Recently I had read a LinkedIn article by Kalyan Sambhangi in which he asked where are all the data philosophers. He makes a good point, if data science is truly a science shouldn’t the philosophy of science be applicable to it as well; i.e. the philosophy of data science. I agree; it should. So, let me ask a follow-up question. What is the philosophy of data science (and should data scientists care)?
The ultimate question that the philosophy of science attempts to answer is if science can reveal the truth about the world as it really is. Can we depend on science to give us an accurate understanding of the world, and ultimately the universe, in which we live? Isn’t this what we ask ourselves as data scientists? Each step of our process is ultimately concerned with how well we are reflecting reality, from the selection and cleansing of data; to the construction and evaluation of a model. We are concerned that we develop an accurate vision of the world around us. We can conclude that in the case of the philosophy of data science, we seek to understand the foundations and methods of data science. In this search, we establish its validity along with defining the boundaries of the field.
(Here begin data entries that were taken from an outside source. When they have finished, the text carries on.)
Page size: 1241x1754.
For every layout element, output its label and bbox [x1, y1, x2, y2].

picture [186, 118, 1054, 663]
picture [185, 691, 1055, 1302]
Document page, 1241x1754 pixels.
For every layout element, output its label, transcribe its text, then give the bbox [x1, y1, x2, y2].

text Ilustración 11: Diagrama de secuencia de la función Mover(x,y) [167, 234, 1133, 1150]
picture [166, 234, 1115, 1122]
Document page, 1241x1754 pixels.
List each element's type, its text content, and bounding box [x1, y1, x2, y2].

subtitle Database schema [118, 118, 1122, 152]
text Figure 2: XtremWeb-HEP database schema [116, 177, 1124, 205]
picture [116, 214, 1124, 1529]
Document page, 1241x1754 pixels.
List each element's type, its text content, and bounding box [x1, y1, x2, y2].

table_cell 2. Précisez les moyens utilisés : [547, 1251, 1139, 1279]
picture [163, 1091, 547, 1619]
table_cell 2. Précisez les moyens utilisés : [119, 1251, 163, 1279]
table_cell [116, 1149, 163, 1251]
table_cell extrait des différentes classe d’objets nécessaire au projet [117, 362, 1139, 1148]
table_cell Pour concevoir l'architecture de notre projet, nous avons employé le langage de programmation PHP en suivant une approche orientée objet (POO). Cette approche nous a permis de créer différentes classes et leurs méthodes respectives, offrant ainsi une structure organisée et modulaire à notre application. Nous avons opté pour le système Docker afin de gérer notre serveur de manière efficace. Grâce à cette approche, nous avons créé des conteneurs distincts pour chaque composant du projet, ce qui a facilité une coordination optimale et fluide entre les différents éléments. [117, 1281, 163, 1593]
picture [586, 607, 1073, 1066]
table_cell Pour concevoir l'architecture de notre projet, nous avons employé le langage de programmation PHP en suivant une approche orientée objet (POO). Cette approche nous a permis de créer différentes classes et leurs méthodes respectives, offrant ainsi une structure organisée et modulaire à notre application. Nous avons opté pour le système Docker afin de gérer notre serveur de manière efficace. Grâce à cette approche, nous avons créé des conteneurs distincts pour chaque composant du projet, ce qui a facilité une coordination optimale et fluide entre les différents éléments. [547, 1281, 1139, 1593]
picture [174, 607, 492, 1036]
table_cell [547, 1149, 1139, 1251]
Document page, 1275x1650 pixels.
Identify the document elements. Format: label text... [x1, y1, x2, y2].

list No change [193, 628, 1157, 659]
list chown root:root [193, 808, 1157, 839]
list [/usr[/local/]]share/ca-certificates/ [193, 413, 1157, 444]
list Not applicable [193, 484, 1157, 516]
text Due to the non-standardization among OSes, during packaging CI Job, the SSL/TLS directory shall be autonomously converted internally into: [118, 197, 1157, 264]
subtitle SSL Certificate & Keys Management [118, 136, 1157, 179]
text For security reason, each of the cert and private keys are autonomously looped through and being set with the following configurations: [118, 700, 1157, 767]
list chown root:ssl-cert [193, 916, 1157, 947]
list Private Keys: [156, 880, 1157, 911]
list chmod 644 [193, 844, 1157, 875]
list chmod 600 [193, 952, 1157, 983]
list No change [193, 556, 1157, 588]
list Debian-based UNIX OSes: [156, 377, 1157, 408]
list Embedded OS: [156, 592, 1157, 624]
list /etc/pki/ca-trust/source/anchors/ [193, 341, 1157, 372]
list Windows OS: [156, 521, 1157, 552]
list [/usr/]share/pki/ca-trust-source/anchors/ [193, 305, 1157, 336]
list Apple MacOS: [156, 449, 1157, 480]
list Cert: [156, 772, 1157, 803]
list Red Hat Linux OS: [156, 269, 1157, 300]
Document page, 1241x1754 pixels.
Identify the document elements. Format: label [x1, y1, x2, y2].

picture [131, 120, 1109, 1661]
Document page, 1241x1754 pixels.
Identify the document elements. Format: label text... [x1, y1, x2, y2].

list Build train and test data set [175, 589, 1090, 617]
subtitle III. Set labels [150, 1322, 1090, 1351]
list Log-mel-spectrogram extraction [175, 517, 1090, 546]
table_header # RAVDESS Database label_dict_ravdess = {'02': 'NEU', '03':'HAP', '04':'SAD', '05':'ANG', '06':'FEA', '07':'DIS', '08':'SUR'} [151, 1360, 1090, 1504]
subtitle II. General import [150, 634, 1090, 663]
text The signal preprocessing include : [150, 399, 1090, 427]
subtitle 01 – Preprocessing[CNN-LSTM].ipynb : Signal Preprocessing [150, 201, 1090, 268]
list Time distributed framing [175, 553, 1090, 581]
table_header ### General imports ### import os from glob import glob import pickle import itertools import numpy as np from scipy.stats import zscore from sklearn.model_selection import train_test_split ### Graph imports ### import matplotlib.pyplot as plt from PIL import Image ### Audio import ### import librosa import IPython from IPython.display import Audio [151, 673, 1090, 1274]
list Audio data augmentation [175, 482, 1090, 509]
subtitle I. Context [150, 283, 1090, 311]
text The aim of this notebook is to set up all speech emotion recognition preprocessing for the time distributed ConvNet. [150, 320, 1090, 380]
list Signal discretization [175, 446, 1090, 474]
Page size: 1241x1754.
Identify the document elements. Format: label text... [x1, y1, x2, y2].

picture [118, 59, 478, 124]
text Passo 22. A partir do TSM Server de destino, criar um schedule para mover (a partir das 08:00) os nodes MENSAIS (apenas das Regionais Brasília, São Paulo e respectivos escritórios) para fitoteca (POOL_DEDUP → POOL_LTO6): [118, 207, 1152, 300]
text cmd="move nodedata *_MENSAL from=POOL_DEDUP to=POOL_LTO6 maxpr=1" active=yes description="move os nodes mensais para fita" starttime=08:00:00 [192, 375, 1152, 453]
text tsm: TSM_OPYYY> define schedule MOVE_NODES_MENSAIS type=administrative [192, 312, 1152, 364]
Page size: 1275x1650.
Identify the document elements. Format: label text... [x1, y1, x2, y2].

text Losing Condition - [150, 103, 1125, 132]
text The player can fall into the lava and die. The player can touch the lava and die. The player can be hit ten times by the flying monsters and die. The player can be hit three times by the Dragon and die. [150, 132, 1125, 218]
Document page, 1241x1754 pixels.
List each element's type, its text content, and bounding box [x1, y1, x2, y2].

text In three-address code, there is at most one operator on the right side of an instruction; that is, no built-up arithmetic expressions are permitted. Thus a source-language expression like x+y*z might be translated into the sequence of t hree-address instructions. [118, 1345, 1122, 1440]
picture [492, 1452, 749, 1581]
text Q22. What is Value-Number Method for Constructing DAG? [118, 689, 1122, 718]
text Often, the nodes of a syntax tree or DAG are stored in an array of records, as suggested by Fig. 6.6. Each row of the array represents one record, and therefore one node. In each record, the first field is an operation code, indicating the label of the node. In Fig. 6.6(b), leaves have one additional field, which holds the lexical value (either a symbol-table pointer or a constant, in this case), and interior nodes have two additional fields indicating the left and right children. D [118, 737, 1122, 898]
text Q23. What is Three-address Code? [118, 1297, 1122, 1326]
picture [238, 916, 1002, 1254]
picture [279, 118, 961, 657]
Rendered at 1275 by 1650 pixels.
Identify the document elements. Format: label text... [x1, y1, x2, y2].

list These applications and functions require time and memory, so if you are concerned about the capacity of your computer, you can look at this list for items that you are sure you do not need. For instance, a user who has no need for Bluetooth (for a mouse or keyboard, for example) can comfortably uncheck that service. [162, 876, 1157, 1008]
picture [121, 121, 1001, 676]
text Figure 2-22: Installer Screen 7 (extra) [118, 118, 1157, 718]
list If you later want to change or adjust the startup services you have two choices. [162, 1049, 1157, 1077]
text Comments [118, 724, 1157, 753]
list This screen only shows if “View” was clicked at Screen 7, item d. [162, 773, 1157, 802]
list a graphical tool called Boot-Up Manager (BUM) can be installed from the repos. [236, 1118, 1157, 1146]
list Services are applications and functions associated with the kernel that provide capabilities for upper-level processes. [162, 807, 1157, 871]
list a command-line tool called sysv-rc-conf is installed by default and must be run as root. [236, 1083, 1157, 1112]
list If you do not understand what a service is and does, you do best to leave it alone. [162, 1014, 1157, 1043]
Now get ready for the surprise twist in the story.
Nate Silver once said that “data scientist is a sexed-up term for a statistician”. It is difficult for me to argue with Silver. Sure, I understand that in addition to
statistics you also need to have hacking skills and domain knowledge as the infamous Conway diagram tell us. Yet, at heart of the data science process is statistics. My point is not that statistics is the most important of the skills Conway listed, although I believe that I could make a convincing argument that it is. My point is that statistics is core to data science.
When we discuss the philosophy of data science we are really discussing the philosophy of statistics, an already established field of study. And… that is a good thing.
The philosophy of statistics addresses such topics as methodology, ethics, and epistemology as well as causality versus correlation. If statistics is core to data science, it only follows that the philosophy of statistics is core to the philosophy of data science. It lays the groundwork upon which we, as data scientists, can build. It remains to be seen if our construction is an extension of the philosophy of statistics or if it a separate school of thought. In either case, if we are to pursue a philosophy of data science, we need to also understand the philosophy of statistics.
Should data scientists care? Well, that depends on the data scientist. You do not need to understand the philosophy of data science to do data science. I won’t be attempting to amend Conway’s Venn diagram. As we construct our models or perform regression testing, the finer philosophical details may not have much of an impact, if any. If, however, you want to have a deeper understanding of our field, to go beyond the mere mechanics, then yes you should care. Ultimately, if you develop these deeper insights you will be a better data scientist.
As a community, it is critical that we begin to explore these issues. Janet Stemwedel reminded us that “what Einstein did for physics had as much to do with proposing a (philosophical) reorganization of the theoretical territory as it did with new empirical data. So perhaps the odd scientist can put some philosophical training to good scientific use”. We can only benefit by thinking more deeply about data science.